TASK DESCRIPTION — Copy all records verbatim, images excluded.

DATA RECORDS section start

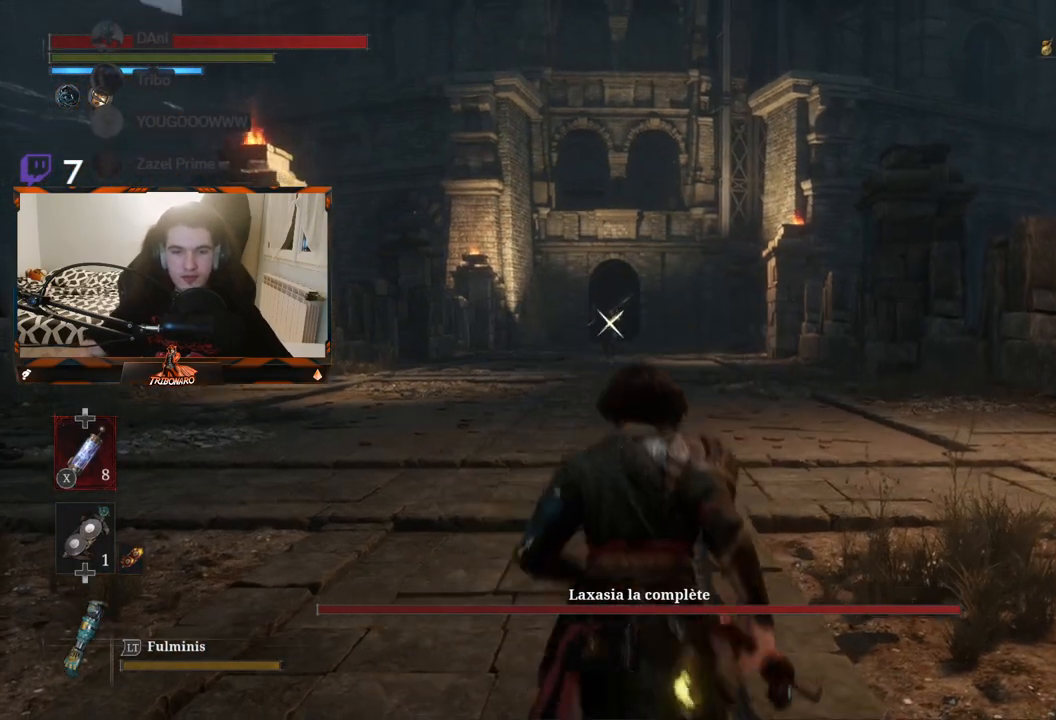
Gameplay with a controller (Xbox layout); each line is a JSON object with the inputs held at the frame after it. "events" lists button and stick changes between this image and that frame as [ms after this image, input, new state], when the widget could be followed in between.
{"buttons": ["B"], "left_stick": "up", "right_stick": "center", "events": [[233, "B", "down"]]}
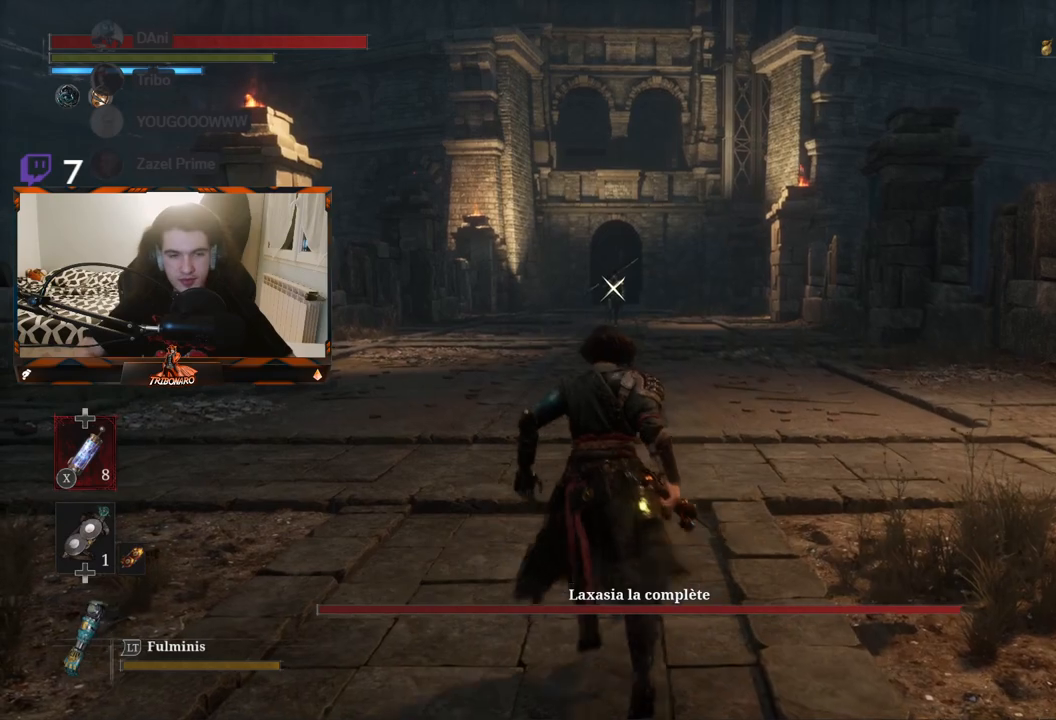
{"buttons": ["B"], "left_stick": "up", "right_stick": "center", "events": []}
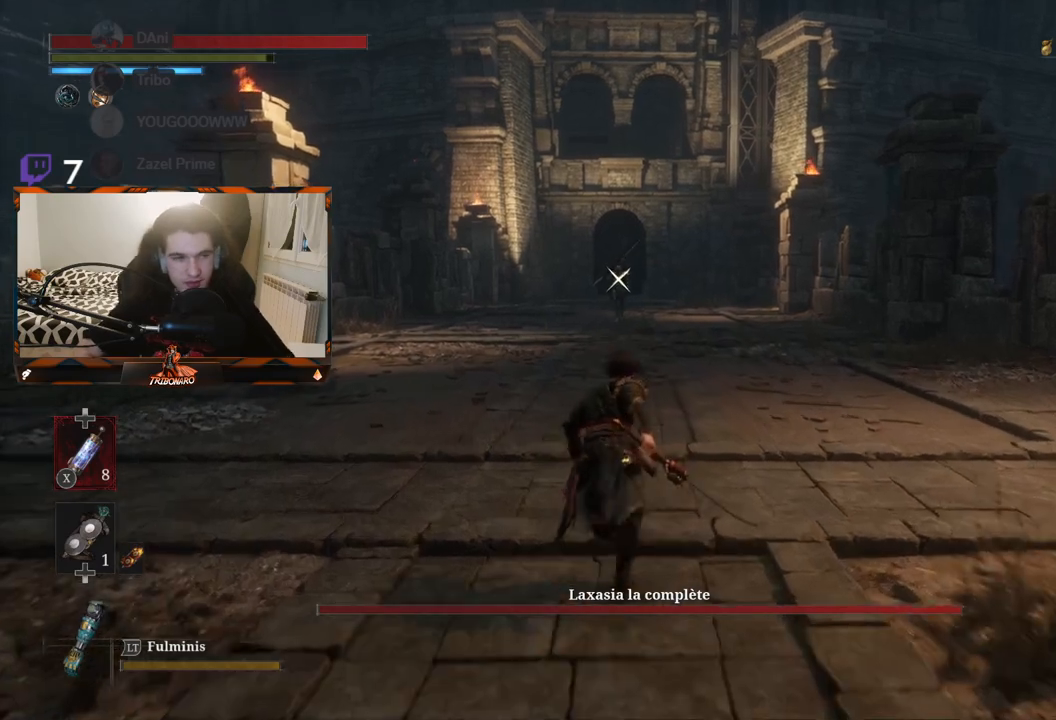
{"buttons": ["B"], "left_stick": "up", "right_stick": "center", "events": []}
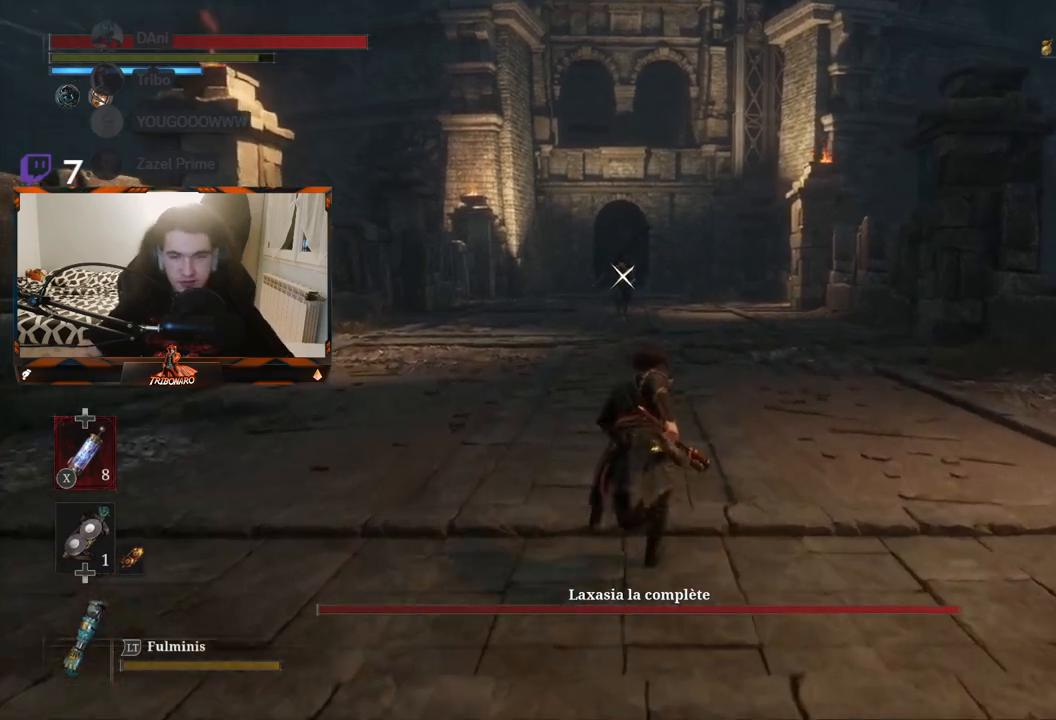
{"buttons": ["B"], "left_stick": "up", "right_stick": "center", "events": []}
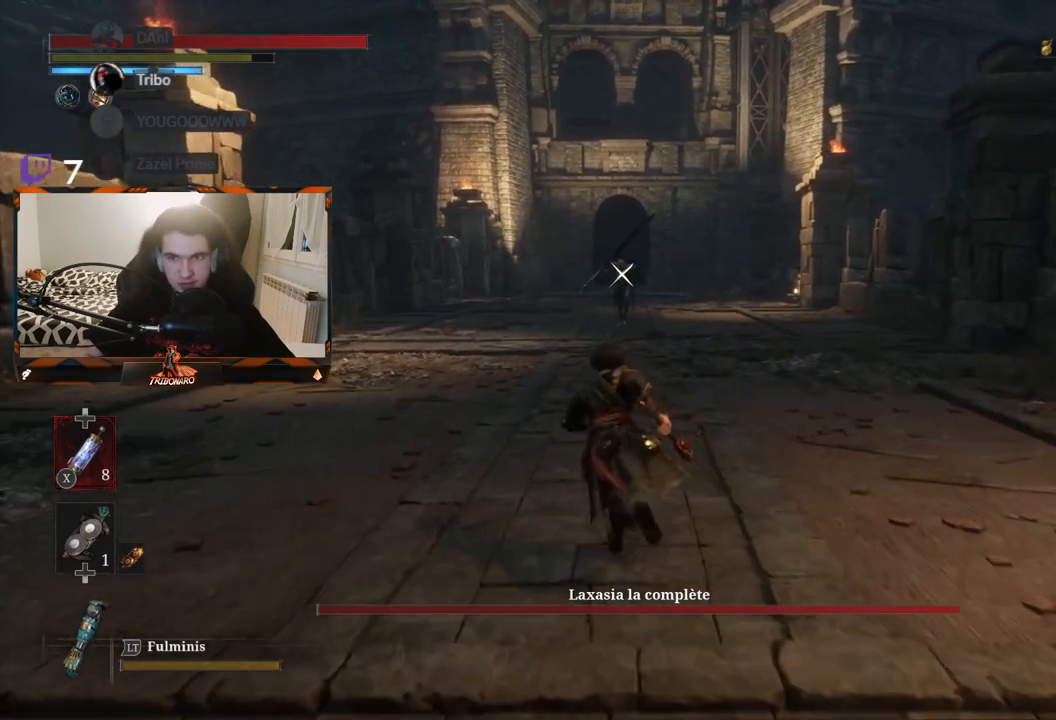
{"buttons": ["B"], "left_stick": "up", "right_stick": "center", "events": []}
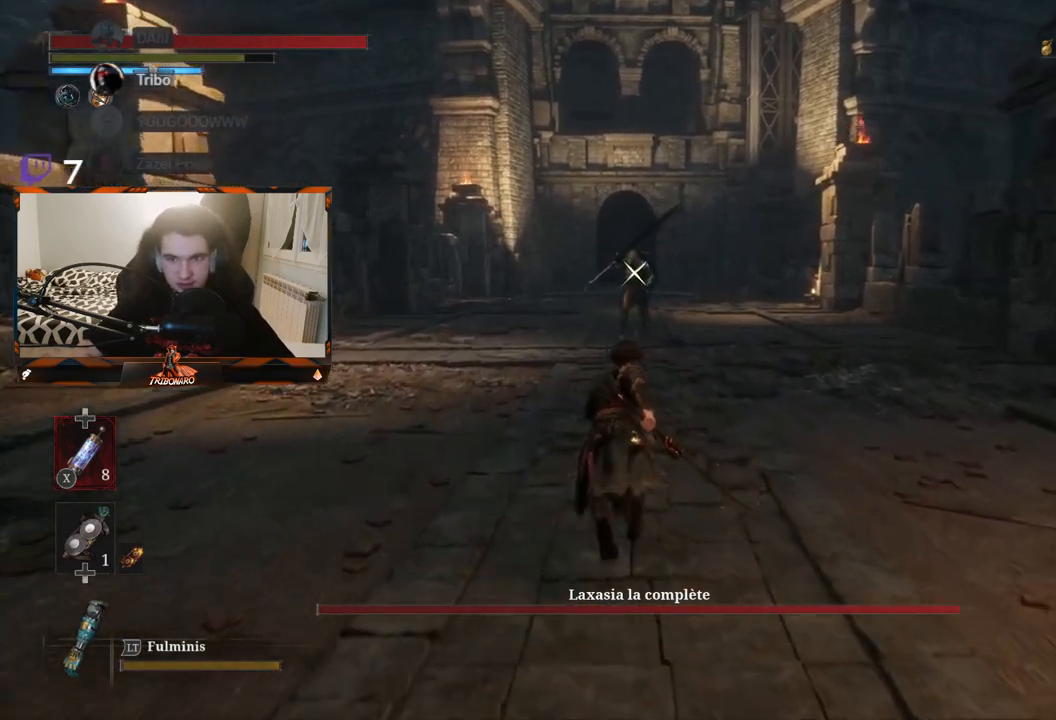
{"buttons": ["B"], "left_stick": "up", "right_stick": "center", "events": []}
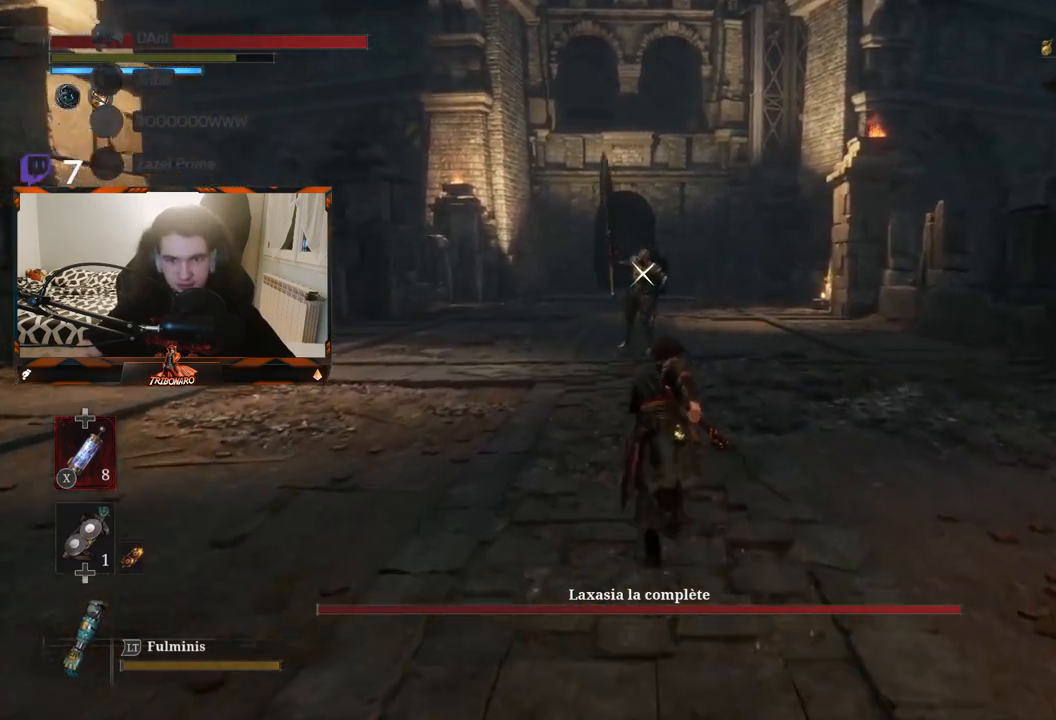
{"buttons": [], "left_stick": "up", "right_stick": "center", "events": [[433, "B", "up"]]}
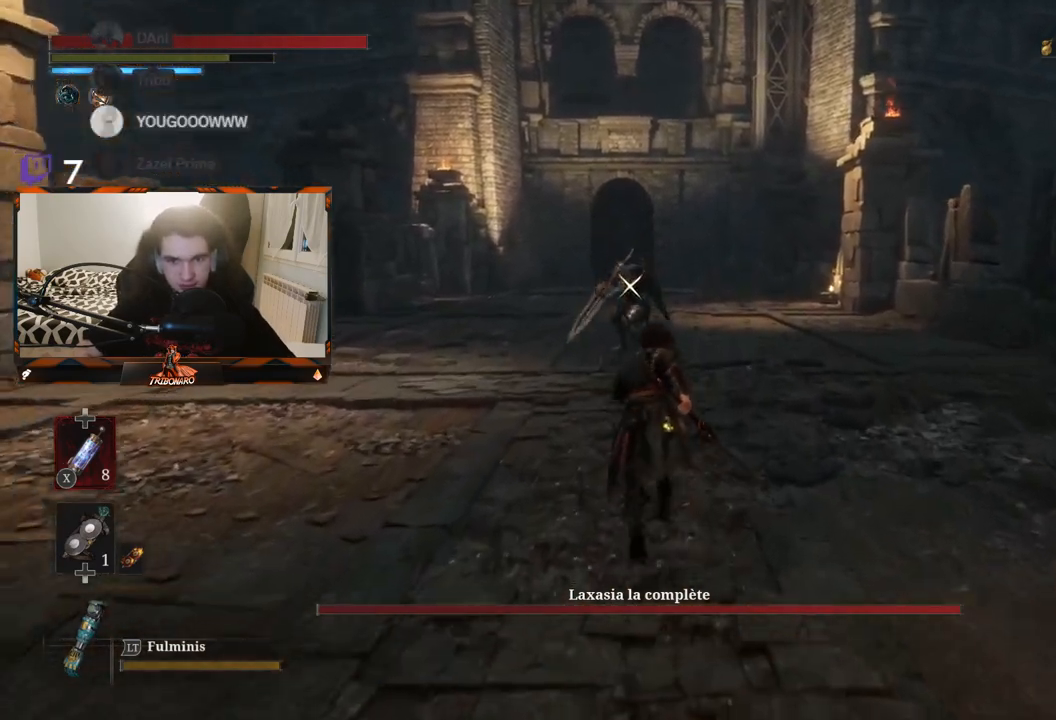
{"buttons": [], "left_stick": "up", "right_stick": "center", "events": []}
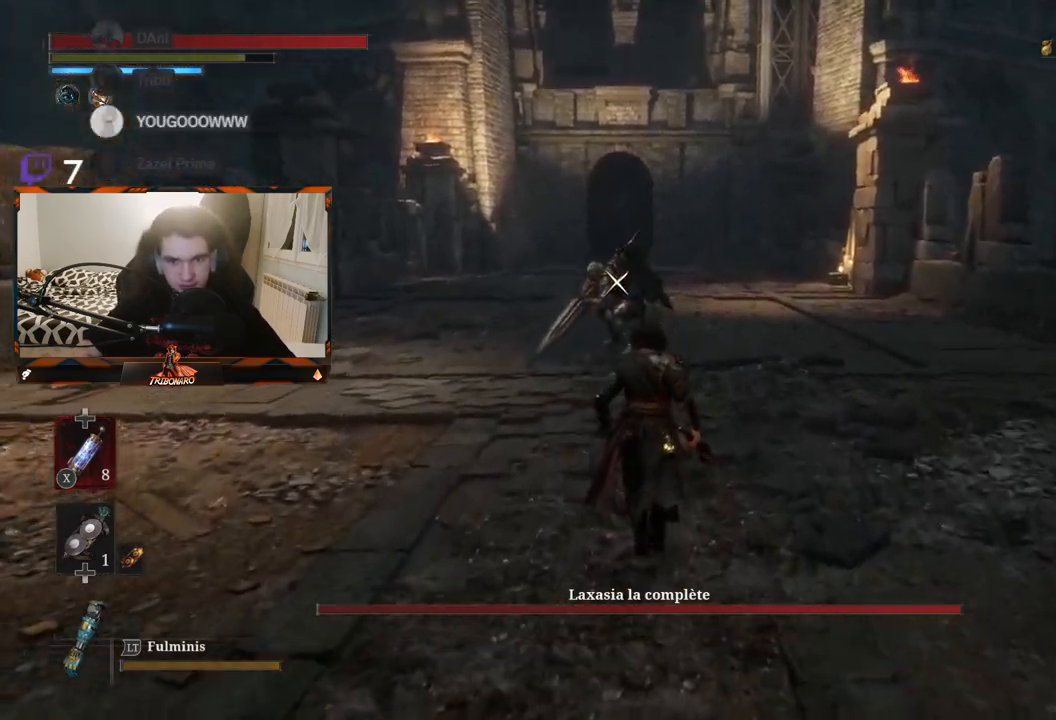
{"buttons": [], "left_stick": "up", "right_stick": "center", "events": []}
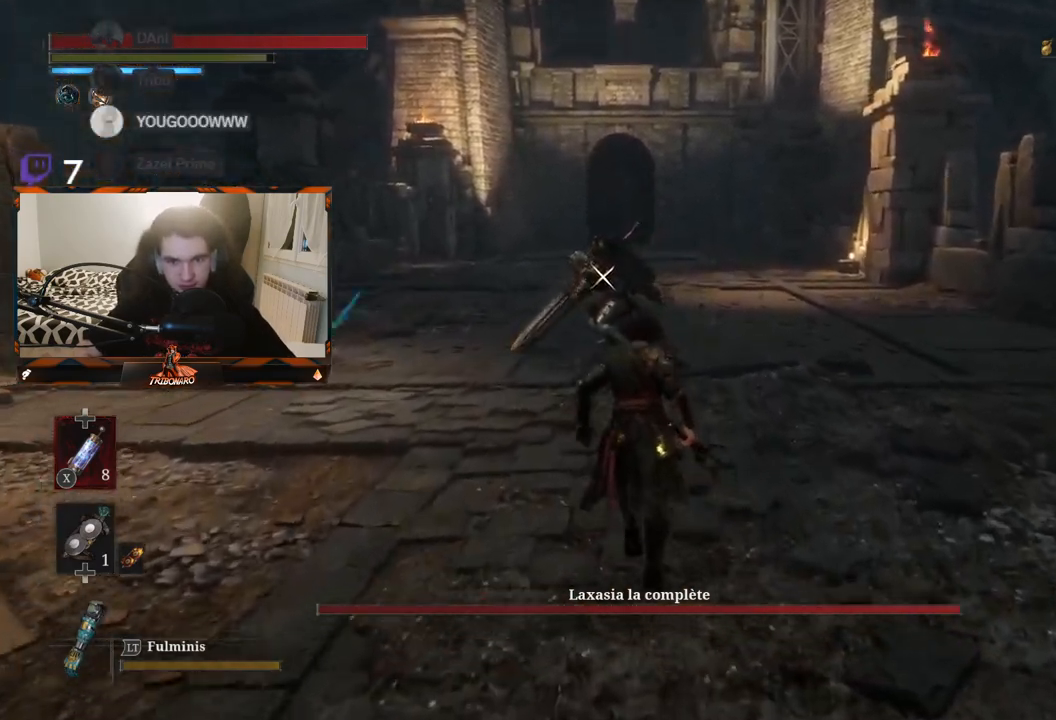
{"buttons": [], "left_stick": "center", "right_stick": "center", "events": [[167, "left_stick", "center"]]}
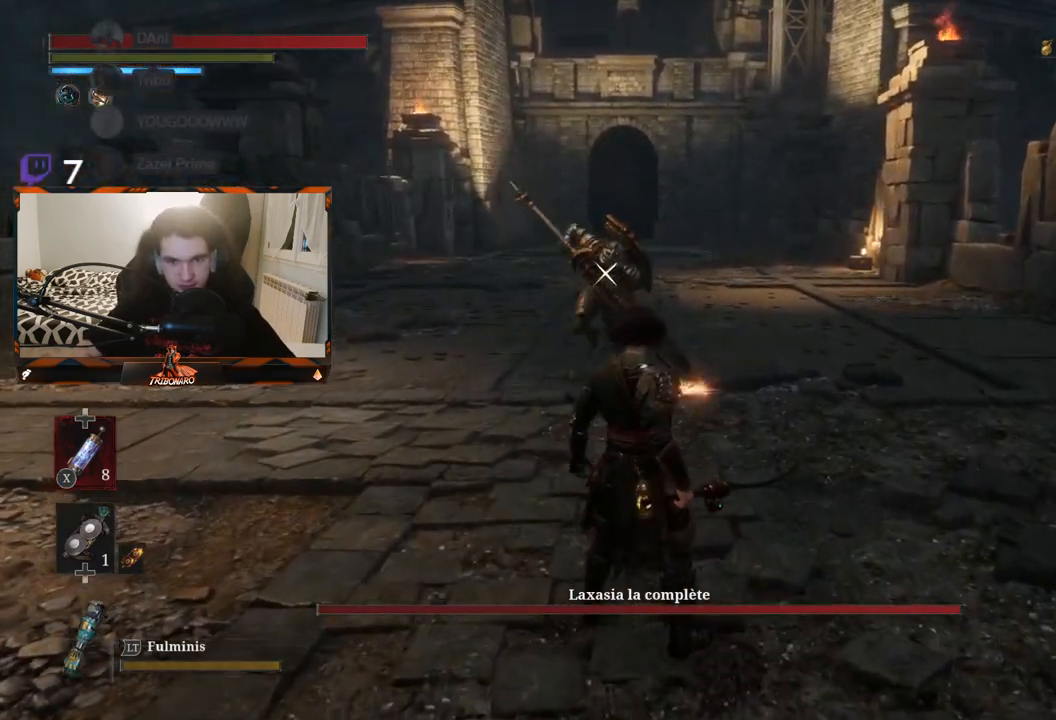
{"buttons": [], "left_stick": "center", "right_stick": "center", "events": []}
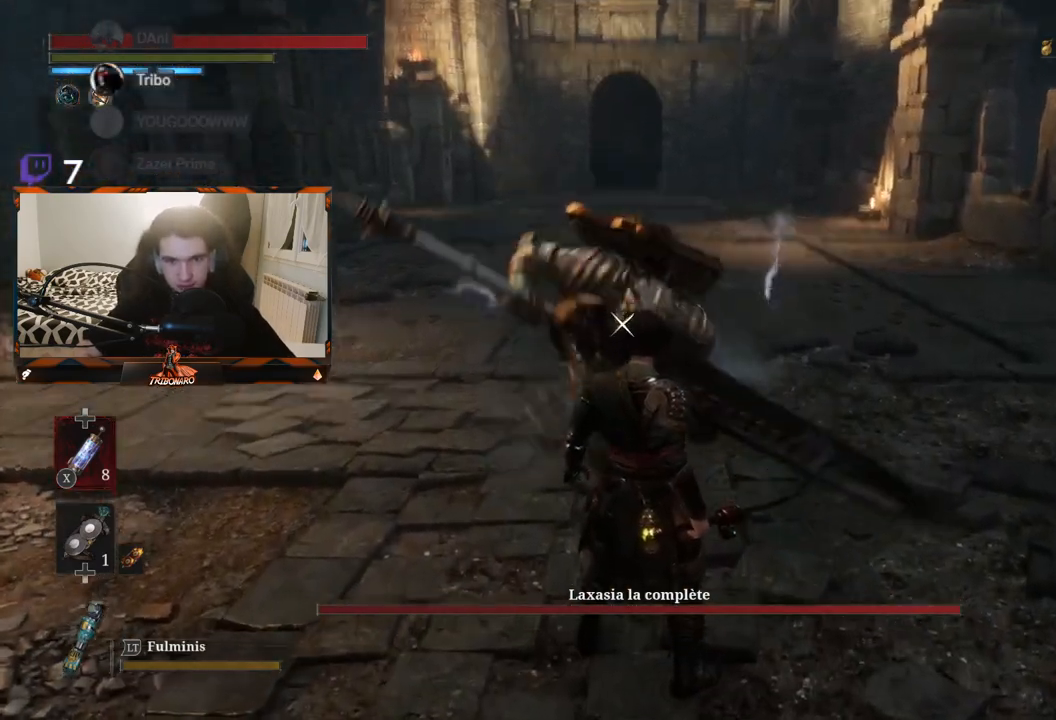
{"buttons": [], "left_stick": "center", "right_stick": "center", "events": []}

DATA RECORDS section end

YOUR SOLUTION —
Gameplay with a controller (Xbox layout); each line is a JSON object with the inputs held at the frame after it. "events" lists button and stick changes between this image and that frame as [ms after this image, input, new state], when the widget could be followed in between.
{"buttons": ["B"], "left_stick": "up", "right_stick": "center", "events": [[233, "B", "down"]]}
{"buttons": ["B"], "left_stick": "up", "right_stick": "center", "events": []}
{"buttons": ["B"], "left_stick": "up", "right_stick": "center", "events": []}
{"buttons": ["B"], "left_stick": "up", "right_stick": "center", "events": []}
{"buttons": ["B"], "left_stick": "up", "right_stick": "center", "events": []}
{"buttons": ["B"], "left_stick": "up", "right_stick": "center", "events": []}
{"buttons": [], "left_stick": "up", "right_stick": "center", "events": [[433, "B", "up"]]}
{"buttons": [], "left_stick": "up", "right_stick": "center", "events": []}
{"buttons": [], "left_stick": "up", "right_stick": "center", "events": []}
{"buttons": [], "left_stick": "center", "right_stick": "center", "events": [[167, "left_stick", "center"]]}
{"buttons": [], "left_stick": "center", "right_stick": "center", "events": []}
{"buttons": [], "left_stick": "center", "right_stick": "center", "events": []}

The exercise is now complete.